ФРАГМЕНТ ТЕКСТА:
Мания цифры
29.03.2020
Источник: Новая газета,29.03.2020
Александр Рубцов
Как количественные методы подрывают качество науки и основы сообщества
Неполитический протест имеет особую цену. Борьба за природу и город, против пыток и вбросов — основа неформальной гиперпартии беспартийных, идейности вне идеологий. Мгновенным сборкам не нужны партбилеты; «мерцающую», «плавающую» организованность нельзя запретить или куда-то не допустить. Это показал и нынешний протест ученых против очередного бюрократического эксперимента, оказавшийся небывалым по резкости и охвату. Наука — одна из скреп российской идентичности. И здесь палку лучше не перегибать.

ЗАДАНИЕ A: Почему, согласно фрагменту текста, в отношении науки «палку лучше не перегибать»? Объясните в одном–трех предложениях.
ЗАДАНИЕ B: Перепишите фрагмент текста от слов «Мания цифры» до слов «лучше не перегибать.» включительно, заменив «ученых» на «исследователей».

ИСХОДНЫЕ ДАННЫЕ:
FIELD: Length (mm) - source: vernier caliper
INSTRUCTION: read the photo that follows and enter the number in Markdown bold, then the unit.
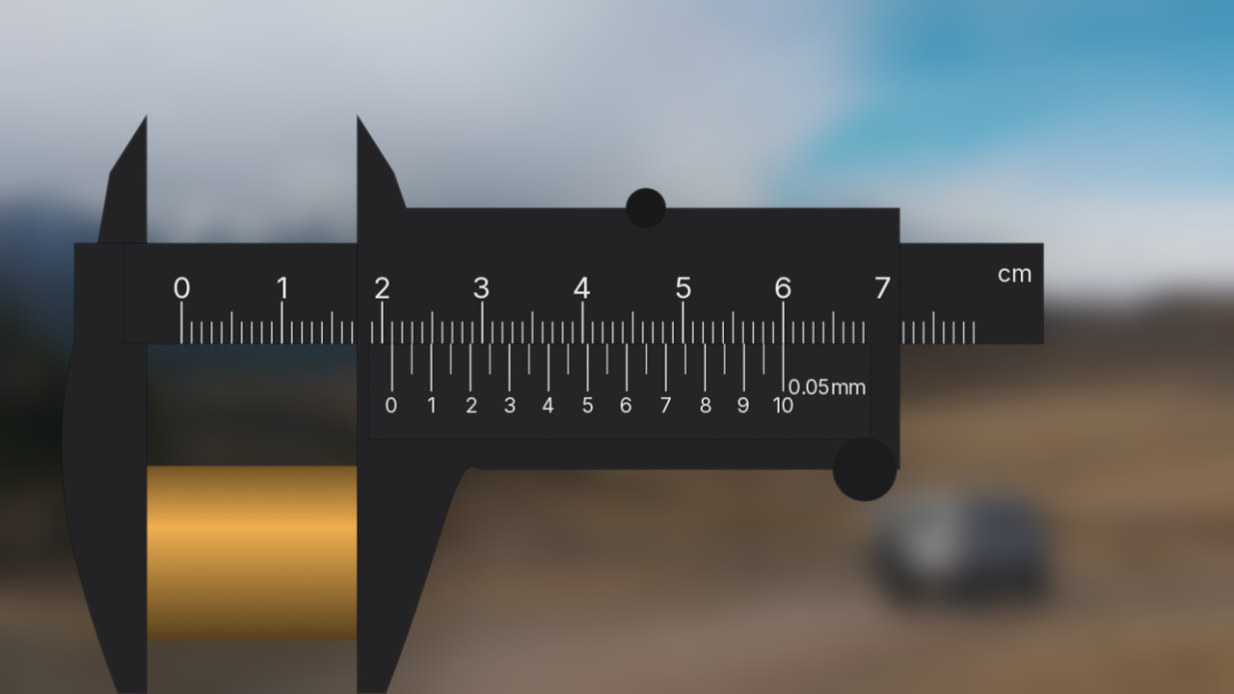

ИТОГОВЫЙ ОТВЕТ A: Наука — одна из скреп российской идентичности, поэтому в этой сфере перегибать палку не следует.

ИТОГОВЫЙ ОТВЕТ B:
Мания цифры
29.03.2020
Источник: Новая газета,29.03.2020
Александр Рубцов
Как количественные методы подрывают качество науки и основы сообщества
Неполитический протест имеет особую цену. Борьба за природу и город, против пыток и вбросов — основа неформальной гиперпартии беспартийных, идейности вне идеологий. Мгновенным сборкам не нужны партбилеты; «мерцающую», «плавающую» организованность нельзя запретить или куда-то не допустить. Это показал и нынешний протест исследователей против очередного бюрократического эксперимента, оказавшийся небывалым по резкости и охвату. Наука — одна из скреп российской идентичности. И здесь палку лучше не перегибать.